**Job**. Recast the lines of the records that run from the line containing "pose: elev=162.7 azim=216.2" through the end of the records, both ends included, as a numbered list, omitting blank lines and leaving out the pictures.

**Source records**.

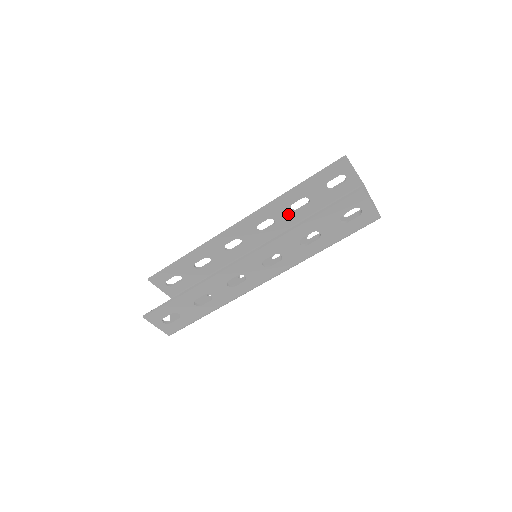
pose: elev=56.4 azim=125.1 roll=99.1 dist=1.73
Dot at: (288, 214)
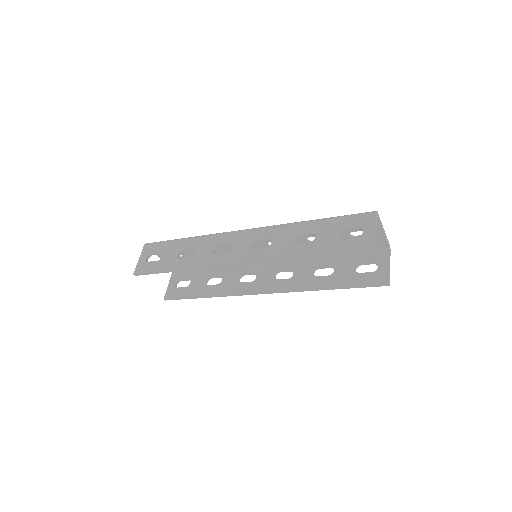
Dot at: (289, 240)
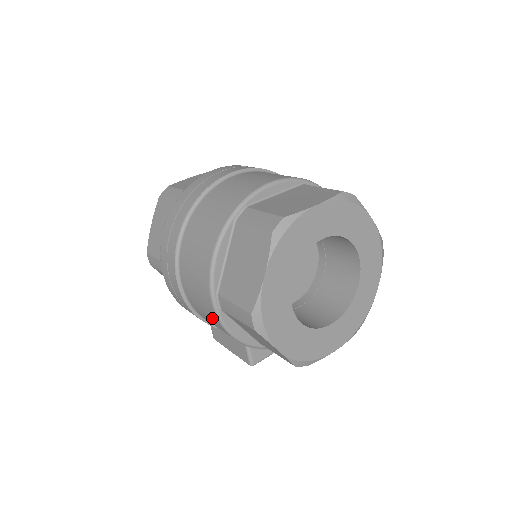
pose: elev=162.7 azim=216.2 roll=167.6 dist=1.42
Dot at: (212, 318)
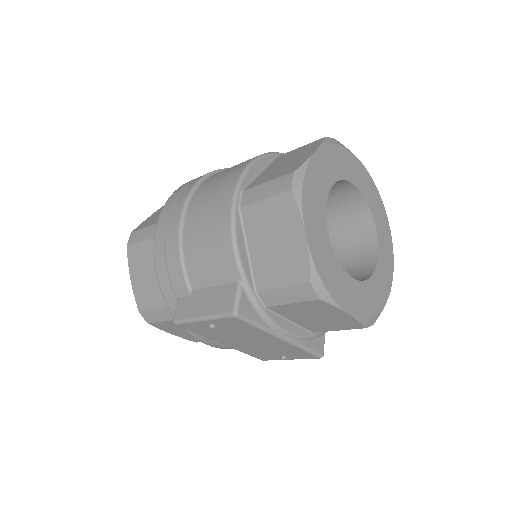
Dot at: (217, 228)
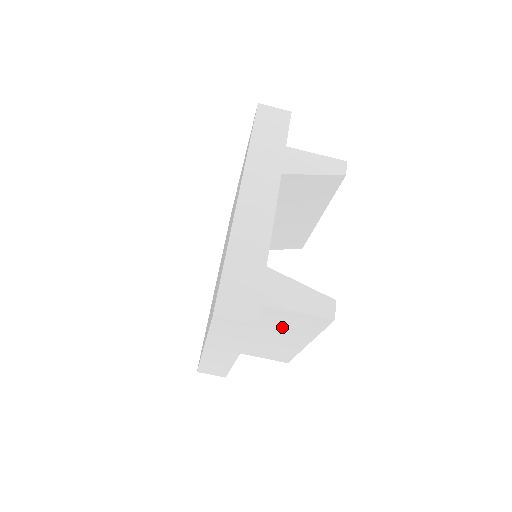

**Problem solution**.
1. pose: elev=162.7 azim=216.2 roll=167.6 dist=1.42
2. Dot at: (212, 318)
3. Dot at: (217, 228)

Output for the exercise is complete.